QUOTED PASSAGE »

Here we go again!

Here we go again! Our son is back in our home. It was our decision. He said he was no longer welcome at his "friends" place, so we let him come back.

Of course we gave him more rules to be able to stay. Make an appointment with his counselor and lawyer, and be respectful.

We suspect him of using meth. Does anyone have experience with this drug? Extremely agitated! Especially towards me! This is not our son! He just seems empty!

He is off of work today and is supposed to be taking care of making his appointments. I'm at home, my husband is at work. Our son has done nothing yet, but has told his father that he has showered and called into work for his schedule for the week. Lies! I called him on his phone (from downstairs) and confronted him and he was extremely angry with me. I haven't heard any movement from him since. Except for a few loud bangs!

Just venting, or else I will go crazy! This is not my son we are dealing with!
 

RN0441

100% better than I was but not at 100% yet
We told our son rehab or out and he did go. This is after many years of rehab/relapse. Wash/rinse/repeat.

You can see by my signature we have been through the mill.

He is too old to be acting like this period and you should not be afraid in your own home. I know I will never live like that again for anyone. Love says no.

I suggest getting into therapy ASAP with someone that specializes in addiction to maneuver your situation. That is what I did and it helped tremendously.

It does not mean that you do not love your son. It means that you are not letting him drug in your home. Nothing changes if nothing changes.

More will be along but I do wish you the best. This is not easy.
 

Albatross

Well-Known Member
I'm sorry, Sherydoc.

Meth does cause agitation and lots of other negative emotions. In my experience, both with my own mom and the parents on this board, what we suspect is unfortunately usually true.

It could be that your son was fired much earlier than he let on, and perhaps that's why he had to find another place to live.

I'm sorry, but I don't know your back story. I see from your signature that you have given him the choice to get help or move out, and that he is adamant about not going to rehab. How bad do you think his drug use is? Do you think forcing rehab in exchange for your help is appropriate?

What do you expect from him, in exchange for providing him a place to stay? What happens if he doesn't adhere to those expectations? I think having some ground rules firmly in place is really important. Even if they don't follow the rules, at least it will cut down on second-guessing ourselves when it's time for them to go.

How do you and your husband feel about allowing him to move home? Is it a decision made from the FOG (fear-obligation-guilt) that our troubled kids know how to tap into, or do you expect him to use your generosity to his betterment? I think these are really important questions to ask, because you are taking on a lot.

I will not ever let my son move back in with us, because I am a world-class FOG machine. Living with us is not good for my son and it is not good for us.

Having said that, I said many times I would not ever let my son move back in with us, and I did it anyway. Ultimately we can only do what we are comfortable with, what we can live with. I wish you the best, and I hope your son decides to make some positive changes.
 

RN0441

100% better than I was but not at 100% yet
Oh and my son had depression and anxiety too. I think 80% of these "kids" do.

Drugs don't help that's for sure!!
 

RN0441

100% better than I was but not at 100% yet
My son also has anxiety and depression. Does it seem that there are more boys suffering from this than girls? Or is it just me?

ENTRIES PROVIDED »
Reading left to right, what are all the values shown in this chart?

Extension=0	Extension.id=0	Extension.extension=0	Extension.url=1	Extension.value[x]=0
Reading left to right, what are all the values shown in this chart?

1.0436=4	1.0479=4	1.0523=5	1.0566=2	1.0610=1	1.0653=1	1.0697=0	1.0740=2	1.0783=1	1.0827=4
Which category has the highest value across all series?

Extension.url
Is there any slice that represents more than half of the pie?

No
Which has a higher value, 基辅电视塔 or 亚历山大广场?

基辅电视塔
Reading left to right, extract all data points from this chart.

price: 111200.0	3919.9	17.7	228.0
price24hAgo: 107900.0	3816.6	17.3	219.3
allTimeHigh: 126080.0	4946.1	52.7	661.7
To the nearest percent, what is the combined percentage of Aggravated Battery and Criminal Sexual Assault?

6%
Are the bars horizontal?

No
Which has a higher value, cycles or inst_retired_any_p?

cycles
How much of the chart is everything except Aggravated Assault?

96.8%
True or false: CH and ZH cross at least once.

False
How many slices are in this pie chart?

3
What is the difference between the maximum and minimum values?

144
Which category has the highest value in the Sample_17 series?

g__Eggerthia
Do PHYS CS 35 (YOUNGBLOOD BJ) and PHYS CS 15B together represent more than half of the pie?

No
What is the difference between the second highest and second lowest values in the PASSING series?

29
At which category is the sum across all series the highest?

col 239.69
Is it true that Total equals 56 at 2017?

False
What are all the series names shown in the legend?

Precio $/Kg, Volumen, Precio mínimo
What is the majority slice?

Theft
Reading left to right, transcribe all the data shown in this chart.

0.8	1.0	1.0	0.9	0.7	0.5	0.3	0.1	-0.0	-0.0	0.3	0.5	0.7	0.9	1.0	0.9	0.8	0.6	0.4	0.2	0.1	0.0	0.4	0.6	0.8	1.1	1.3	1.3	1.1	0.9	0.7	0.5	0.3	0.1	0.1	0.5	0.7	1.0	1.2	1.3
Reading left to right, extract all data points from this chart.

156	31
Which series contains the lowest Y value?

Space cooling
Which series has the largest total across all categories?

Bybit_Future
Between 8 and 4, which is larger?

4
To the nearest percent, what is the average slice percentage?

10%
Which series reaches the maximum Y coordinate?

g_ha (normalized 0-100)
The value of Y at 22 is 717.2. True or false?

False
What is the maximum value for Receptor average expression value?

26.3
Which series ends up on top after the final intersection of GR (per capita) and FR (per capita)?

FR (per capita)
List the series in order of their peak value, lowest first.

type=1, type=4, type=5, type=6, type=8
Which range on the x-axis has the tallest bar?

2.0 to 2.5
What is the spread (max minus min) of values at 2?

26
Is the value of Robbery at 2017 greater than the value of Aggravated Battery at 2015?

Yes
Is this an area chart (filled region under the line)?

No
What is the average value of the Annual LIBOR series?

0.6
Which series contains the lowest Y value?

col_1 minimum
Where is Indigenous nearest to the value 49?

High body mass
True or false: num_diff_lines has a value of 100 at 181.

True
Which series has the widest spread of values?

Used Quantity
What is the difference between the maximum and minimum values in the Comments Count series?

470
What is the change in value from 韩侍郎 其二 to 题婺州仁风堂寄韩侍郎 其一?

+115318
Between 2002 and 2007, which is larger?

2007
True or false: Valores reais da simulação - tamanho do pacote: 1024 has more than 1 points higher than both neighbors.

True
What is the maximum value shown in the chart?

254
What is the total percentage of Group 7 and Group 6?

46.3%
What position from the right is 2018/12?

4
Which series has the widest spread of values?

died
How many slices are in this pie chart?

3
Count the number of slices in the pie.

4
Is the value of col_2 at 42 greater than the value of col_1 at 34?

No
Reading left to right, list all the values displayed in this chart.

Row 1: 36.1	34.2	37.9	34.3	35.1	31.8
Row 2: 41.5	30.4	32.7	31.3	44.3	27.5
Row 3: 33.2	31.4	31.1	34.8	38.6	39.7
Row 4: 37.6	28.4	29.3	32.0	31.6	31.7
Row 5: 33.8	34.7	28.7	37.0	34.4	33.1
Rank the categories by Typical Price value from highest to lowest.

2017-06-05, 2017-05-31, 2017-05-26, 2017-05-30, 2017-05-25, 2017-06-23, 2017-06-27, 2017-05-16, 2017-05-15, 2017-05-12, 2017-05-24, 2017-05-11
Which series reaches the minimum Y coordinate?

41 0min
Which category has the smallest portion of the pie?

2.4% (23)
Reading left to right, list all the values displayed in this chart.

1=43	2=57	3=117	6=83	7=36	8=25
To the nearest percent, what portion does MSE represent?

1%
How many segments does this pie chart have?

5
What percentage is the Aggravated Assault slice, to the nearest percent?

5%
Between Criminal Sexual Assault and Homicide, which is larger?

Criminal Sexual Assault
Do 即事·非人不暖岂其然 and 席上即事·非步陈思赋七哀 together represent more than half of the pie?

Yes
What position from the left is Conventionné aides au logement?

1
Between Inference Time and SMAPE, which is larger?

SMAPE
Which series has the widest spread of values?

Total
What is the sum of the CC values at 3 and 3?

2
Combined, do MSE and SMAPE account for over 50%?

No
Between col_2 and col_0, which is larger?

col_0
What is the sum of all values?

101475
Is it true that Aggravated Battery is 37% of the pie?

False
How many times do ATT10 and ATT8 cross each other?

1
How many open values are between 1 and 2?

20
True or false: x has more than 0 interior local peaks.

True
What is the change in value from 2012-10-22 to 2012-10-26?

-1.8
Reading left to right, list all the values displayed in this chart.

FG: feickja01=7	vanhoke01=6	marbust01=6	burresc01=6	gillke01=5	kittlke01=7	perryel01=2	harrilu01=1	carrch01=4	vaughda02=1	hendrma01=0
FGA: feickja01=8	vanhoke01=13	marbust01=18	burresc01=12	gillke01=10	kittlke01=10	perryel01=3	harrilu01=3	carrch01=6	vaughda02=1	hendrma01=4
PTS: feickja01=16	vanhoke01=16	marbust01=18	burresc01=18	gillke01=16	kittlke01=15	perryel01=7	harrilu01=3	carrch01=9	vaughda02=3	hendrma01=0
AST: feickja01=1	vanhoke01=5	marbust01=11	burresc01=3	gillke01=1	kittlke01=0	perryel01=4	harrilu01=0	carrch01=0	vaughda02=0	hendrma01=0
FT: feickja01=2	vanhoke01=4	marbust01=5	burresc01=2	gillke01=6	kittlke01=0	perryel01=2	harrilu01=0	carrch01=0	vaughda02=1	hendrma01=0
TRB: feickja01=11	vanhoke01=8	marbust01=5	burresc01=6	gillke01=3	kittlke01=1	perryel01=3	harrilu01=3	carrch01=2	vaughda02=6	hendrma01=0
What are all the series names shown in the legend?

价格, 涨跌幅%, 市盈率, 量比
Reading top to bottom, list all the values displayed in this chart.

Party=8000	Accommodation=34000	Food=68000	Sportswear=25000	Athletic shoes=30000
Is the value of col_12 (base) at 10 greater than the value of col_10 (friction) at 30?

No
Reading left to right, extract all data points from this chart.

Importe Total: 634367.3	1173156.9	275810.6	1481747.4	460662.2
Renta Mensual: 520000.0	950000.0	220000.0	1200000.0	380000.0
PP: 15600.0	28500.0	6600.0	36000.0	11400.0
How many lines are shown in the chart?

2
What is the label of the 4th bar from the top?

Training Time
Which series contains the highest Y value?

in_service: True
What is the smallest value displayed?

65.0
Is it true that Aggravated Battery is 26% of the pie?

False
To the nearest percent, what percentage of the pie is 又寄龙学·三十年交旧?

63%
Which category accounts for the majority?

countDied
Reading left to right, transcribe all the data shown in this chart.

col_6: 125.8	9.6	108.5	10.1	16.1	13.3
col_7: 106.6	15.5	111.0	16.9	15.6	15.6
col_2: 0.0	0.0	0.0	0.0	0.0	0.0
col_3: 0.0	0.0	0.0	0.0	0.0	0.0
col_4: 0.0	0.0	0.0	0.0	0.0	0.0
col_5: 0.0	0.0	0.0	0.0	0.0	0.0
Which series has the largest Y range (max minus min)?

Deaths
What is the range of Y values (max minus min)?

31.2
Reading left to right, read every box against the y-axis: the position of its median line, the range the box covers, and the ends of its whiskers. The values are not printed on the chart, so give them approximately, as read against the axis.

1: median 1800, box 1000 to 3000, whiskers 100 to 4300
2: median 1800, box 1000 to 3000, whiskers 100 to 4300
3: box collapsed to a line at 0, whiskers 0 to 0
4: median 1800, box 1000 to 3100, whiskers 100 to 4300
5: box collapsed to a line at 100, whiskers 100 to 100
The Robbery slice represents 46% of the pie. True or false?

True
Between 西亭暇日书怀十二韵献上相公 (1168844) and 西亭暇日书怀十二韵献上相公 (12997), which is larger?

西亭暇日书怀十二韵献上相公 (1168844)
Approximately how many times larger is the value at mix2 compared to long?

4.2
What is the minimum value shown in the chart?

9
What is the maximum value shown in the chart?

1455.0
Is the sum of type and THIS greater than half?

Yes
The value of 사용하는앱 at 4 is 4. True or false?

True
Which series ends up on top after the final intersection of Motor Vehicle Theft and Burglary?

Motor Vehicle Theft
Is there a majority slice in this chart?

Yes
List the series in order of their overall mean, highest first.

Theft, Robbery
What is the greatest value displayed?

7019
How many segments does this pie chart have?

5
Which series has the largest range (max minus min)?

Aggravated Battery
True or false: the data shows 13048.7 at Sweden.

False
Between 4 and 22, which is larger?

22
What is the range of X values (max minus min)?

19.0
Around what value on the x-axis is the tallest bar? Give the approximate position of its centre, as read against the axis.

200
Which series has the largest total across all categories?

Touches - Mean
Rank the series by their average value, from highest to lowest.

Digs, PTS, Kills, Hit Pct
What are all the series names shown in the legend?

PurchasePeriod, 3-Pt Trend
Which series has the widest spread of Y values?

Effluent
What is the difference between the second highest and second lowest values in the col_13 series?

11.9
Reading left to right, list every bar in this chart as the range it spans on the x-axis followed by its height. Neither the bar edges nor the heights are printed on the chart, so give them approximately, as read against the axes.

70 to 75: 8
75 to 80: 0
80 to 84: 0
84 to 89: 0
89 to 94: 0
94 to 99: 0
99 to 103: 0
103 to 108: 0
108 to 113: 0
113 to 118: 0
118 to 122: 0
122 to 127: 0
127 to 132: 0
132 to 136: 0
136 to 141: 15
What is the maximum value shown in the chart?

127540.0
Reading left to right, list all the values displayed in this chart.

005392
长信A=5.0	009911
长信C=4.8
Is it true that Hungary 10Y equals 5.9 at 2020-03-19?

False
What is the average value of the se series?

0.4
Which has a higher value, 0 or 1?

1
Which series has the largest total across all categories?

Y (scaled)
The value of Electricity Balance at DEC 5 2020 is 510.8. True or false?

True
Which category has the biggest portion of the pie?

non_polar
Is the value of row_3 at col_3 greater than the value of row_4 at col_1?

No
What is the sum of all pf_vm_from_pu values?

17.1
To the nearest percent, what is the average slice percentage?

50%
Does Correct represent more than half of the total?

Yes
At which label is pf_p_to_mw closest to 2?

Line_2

YOUR TASKS »
**a.** List every question the member Albatross asks in the forum thread about a son suspected of using meth.
**b.** Go on with the forum thread about a son suspected of using meth, picking up right after its last post.
You won't need the records for any of this.

YOUR WRITTEN ANSWERS »
**a.**
- How bad do you think his drug use is?
- Do you think forcing rehab in exchange for your help is appropriate?
- What do you expect from him, in exchange for providing him a place to stay?
- What happens if he doesn't adhere to those expectations?
- How do you and your husband feel about allowing him to move home?
- Is it a decision made from the FOG (fear-obligation-guilt) that our troubled kids know how to tap into, or do you expect him to use your generosity to his betterment?

**b.**
It seems that it is mostly boys on this forum. I used to feel awful for my son but then I realized it was an excuse to use drugs.

He is not on any medications now for either and seems fine. So there you go!
 
Well RN, we are just sitting here waiting for our son to come home. We went out to go fishing with "friend" because he said that he couldn't sit around the house all day. We are planning on drug testing him to see what we are actually dealing with.
 

RN0441

100% better than I was but not at 100% yet
Well RN, we are just sitting here waiting for our son to come home. We went out to go fishing with "friend" because he said that he couldn't sit around the house all day. We are planning on drug testing him to see what we are actually dealing with.

So many have said here, we're in a frenzy and to them it's just another Monday (Tuesday, Wednesday...you get it.). He's fishing....
 

New Leaf

Well-Known Member
Hi Shery
We suspect him of using meth. Does anyone have experience with this drug? Extremely agitated! Especially towards me! This is not our son! He just seems empty!
Meth oft times will not show up on drug tests.
Read all you can about meth. It is highly addictive, one of those “one try” drugs and a person is hooked. It makes people feel like Superman when they are high, they don’t sleep for days on the stuff. Then, when they come down, they cannot function. Agitation and irritation are common.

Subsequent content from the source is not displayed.